▶ WORK INSTRUCTION A:
Rewrite the tiny house account from "We had no communication" to "so we waited.", swapping "Arkansas" for "Tennessee".

In 2015 our family of three decided to “go tiny”! We were both college students and more importantly, parents who needed a stable environment around us to thrive in. The town of Northfield (while being one of the best in America) can be a terrible place for renters who are looking for safe and inexpensive housing. We had a couple terrible experiences and ended up moving every year for 5 years! We decided enough was enough; we NEEDED to have our own place…somehow. The way we figured, we could buy a house and have literally every penny we make go to paying for our mortgage, utilities, and necessary supplies. That sounded like hell for people who value travel, giving, or the freedom to wander and experience both. Nevertheless we went the traditional route initially but as our final papers were being drafted up on a beautiful 3 bedroom house we were purchasing in the area we looked up at one another and asked, “What in the world are we doing?!” We walked away that day with the mutual understanding we would have a tiny house we knew we could afford while still being able to experience life. The only question that remained was how exactly we could accomplish that.
After months of calls and research we found a tiny house builder that said he could complete the home with our limited budget and timeline. This builder had been featured on popular tiny house shows so I figured he had to be good, right? We contacted Scott in September when he said he could build our house within 10 weeks for $45,000. It would be a 30 by 8 foot trailer with 2 lofts, full kitchen and bathroom, plus a small living room as well as a “secret” office. With this understanding we plunged head first into tiny living, giving away a large part of our belongings and adapting a different way of looking at what ‘home’ meant to us. We drew-up all of our own plans* and had a detailed layout that Scott seemed excited to take off with. He asked a few questions regarding esthetics then suddenly everything went silent.
We had no communication from Scott regarding our home and questions were met with silence or the cold reassurance that things were going swimmingly. Our intuition knew better. Our 3 part check installments meant we paid for the trailer with the initial check, supplies with the 2nd, then delivery and finishing with the 3rd. As Scott suddenly demanded his 2nd installment we decided to take a trip to Arkansas (where he lived) to check the progress. We were concerned about our home and frankly when we told him we were coming he seemed concerned as well. We arrived in Arkansas on December 4th which was ironically the time we were supposed to be receiving the tiny house per our 10 week contract. Suddenly Scott had to leave town to do a load to Branson Missouri and wouldn’t be back for a while; so we waited.

▶ PROVIDED DATA:
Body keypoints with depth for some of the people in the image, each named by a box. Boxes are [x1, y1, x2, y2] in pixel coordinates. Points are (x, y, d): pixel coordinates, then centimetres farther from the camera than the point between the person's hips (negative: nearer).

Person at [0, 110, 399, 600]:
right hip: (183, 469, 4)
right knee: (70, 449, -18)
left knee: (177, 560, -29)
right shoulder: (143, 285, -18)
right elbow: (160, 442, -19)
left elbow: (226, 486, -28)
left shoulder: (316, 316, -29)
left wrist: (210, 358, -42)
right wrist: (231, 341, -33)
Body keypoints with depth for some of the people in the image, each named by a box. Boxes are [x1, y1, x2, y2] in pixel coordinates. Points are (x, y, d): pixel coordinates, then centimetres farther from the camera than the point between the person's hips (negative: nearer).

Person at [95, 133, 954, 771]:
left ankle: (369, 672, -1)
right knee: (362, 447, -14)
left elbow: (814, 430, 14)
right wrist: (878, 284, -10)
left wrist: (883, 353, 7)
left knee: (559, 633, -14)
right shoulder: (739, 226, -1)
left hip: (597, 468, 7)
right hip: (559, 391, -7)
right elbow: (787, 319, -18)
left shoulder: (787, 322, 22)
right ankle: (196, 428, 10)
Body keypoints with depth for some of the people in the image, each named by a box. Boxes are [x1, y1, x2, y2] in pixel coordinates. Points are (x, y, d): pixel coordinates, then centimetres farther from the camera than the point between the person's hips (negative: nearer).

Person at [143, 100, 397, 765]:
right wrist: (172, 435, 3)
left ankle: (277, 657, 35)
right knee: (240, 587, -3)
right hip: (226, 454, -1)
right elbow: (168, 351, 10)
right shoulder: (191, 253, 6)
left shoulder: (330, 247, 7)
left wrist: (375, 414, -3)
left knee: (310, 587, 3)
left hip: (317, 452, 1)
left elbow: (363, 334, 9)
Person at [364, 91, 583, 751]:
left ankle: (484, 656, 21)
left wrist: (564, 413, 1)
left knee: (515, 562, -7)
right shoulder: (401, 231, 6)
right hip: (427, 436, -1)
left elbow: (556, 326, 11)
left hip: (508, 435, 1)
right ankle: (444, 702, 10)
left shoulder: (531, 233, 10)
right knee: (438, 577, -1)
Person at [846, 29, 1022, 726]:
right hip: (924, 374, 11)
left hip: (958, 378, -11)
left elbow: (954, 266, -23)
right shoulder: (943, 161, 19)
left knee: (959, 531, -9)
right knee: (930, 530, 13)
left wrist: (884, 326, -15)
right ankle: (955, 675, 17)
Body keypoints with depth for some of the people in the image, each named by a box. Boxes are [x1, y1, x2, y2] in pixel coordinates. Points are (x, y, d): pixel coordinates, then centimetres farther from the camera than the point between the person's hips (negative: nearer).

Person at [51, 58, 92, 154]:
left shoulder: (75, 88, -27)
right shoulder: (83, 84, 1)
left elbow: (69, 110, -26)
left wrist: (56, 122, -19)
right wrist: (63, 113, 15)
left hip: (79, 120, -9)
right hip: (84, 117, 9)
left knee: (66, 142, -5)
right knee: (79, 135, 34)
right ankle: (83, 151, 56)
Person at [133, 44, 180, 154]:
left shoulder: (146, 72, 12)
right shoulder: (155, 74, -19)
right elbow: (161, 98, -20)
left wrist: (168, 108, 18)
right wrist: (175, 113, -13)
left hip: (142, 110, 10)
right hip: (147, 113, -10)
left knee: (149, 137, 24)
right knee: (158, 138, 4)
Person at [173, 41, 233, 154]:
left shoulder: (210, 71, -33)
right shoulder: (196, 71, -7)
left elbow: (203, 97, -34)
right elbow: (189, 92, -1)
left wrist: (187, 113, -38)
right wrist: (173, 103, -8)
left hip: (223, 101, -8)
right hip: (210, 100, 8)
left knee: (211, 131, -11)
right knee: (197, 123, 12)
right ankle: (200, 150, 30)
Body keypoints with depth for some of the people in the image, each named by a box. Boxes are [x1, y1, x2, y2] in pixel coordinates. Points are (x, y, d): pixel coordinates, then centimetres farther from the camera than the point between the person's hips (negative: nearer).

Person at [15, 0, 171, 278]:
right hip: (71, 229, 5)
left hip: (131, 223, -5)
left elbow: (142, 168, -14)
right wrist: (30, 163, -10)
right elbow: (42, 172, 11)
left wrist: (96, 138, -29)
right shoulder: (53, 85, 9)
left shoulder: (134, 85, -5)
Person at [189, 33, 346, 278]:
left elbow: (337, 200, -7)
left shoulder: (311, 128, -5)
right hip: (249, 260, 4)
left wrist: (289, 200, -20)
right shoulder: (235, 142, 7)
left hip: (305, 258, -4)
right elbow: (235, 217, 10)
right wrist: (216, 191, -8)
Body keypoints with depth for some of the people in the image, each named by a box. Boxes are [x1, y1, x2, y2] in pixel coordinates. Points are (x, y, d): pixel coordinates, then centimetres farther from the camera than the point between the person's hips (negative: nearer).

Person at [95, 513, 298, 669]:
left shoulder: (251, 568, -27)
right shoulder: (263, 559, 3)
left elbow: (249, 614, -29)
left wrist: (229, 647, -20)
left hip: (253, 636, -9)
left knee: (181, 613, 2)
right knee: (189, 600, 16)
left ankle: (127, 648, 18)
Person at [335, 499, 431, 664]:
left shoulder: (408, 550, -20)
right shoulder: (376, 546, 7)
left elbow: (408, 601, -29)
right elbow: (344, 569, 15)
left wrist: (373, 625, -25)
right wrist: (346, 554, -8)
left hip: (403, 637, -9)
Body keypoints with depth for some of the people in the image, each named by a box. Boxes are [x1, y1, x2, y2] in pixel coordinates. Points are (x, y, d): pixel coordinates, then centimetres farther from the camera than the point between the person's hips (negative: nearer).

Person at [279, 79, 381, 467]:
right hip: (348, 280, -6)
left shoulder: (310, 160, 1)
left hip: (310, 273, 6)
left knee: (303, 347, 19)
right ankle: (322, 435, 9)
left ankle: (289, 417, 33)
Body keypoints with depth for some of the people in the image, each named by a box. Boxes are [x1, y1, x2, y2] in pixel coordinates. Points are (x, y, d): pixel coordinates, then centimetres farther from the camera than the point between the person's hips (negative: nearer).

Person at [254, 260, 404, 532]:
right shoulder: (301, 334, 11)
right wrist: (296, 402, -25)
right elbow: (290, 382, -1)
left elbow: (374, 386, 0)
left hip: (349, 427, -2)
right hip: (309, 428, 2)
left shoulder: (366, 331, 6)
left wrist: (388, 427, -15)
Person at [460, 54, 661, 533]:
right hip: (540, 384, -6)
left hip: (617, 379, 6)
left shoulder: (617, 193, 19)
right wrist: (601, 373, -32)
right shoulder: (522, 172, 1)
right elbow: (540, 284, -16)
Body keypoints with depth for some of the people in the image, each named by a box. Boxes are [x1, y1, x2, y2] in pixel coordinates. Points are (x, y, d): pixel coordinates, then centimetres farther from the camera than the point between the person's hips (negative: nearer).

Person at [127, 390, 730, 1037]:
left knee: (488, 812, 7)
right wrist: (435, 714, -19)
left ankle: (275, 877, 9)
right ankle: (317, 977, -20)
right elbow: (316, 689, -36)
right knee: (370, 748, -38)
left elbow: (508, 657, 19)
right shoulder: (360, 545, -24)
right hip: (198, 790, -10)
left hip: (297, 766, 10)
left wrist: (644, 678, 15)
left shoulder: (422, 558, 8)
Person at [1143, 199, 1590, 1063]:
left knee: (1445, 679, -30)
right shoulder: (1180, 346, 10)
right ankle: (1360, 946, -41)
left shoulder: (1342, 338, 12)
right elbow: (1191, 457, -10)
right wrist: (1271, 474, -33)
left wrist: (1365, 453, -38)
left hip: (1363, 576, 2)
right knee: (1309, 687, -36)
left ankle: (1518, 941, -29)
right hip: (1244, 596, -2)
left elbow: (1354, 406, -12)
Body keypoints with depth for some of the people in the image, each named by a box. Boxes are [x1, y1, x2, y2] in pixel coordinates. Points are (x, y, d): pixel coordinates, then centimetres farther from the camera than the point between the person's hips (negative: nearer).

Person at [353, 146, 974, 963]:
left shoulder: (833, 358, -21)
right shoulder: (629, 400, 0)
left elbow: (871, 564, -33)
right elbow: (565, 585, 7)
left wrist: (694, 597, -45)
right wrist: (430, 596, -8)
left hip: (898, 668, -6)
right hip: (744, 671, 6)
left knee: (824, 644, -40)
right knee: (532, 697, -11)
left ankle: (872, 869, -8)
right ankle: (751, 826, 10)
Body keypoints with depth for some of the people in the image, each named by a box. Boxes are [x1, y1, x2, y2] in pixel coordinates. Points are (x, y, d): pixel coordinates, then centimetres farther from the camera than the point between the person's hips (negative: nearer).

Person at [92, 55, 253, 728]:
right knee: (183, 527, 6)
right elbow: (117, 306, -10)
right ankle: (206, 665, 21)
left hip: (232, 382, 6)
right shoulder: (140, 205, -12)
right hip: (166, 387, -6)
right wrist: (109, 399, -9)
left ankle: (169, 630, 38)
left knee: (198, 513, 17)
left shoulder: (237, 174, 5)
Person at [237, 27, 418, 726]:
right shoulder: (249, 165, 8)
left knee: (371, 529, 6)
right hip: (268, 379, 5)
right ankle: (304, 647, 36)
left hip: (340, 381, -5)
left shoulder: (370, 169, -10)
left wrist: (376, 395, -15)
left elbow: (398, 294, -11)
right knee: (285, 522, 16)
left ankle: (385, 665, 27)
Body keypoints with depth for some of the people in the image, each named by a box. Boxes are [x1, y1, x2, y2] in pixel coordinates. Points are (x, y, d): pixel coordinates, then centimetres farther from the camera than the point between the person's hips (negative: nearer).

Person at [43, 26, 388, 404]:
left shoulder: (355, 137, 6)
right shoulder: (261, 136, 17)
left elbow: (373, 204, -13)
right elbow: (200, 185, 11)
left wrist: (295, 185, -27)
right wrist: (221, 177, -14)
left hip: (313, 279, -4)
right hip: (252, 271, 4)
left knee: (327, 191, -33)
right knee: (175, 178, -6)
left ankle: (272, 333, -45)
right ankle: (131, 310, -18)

▶ WORK INSTRUCTION B:
Transcribe the entries verbatim from the line with "right knee: (362, 447, -14)" to the line with "left knee: (959, 531, -9)".

▶ EXERCISE OUTPUT A:
We had no communication from Scott regarding our home and questions were met with silence or the cold reassurance that things were going swimmingly. Our intuition knew better. Our 3 part check installments meant we paid for the trailer with the initial check, supplies with the 2nd, then delivery and finishing with the 3rd. As Scott suddenly demanded his 2nd installment we decided to take a trip to Tennessee (where he lived) to check the progress. We were concerned about our home and frankly when we told him we were coming he seemed concerned as well. We arrived in Tennessee on December 4th which was ironically the time we were supposed to be receiving the tiny house per our 10 week contract. Suddenly Scott had to leave town to do a load to Branson Missouri and wouldn’t be back for a while; so we waited.

▶ EXERCISE OUTPUT B:
right knee: (362, 447, -14)
left elbow: (814, 430, 14)
right wrist: (878, 284, -10)
left wrist: (883, 353, 7)
left knee: (559, 633, -14)
right shoulder: (739, 226, -1)
left hip: (597, 468, 7)
right hip: (559, 391, -7)
right elbow: (787, 319, -18)
left shoulder: (787, 322, 22)
right ankle: (196, 428, 10)
Body keypoints with depth for some of the people in the image, each named by a box. Boxes are [x1, y1, x2, y2] in pixel coordinates. Points are (x, y, d): pixel coordinates, then centimetres farther from the camera than the point between the person's hips (negative: nearer).

Person at [143, 100, 397, 765]:
right wrist: (172, 435, 3)
left ankle: (277, 657, 35)
right knee: (240, 587, -3)
right hip: (226, 454, -1)
right elbow: (168, 351, 10)
right shoulder: (191, 253, 6)
left shoulder: (330, 247, 7)
left wrist: (375, 414, -3)
left knee: (310, 587, 3)
left hip: (317, 452, 1)
left elbow: (363, 334, 9)
Person at [364, 91, 583, 751]:
left ankle: (484, 656, 21)
left wrist: (564, 413, 1)
left knee: (515, 562, -7)
right shoulder: (401, 231, 6)
right hip: (427, 436, -1)
left elbow: (556, 326, 11)
left hip: (508, 435, 1)
right ankle: (444, 702, 10)
left shoulder: (531, 233, 10)
right knee: (438, 577, -1)
Person at [846, 29, 1022, 726]:
right hip: (924, 374, 11)
left hip: (958, 378, -11)
left elbow: (954, 266, -23)
right shoulder: (943, 161, 19)
left knee: (959, 531, -9)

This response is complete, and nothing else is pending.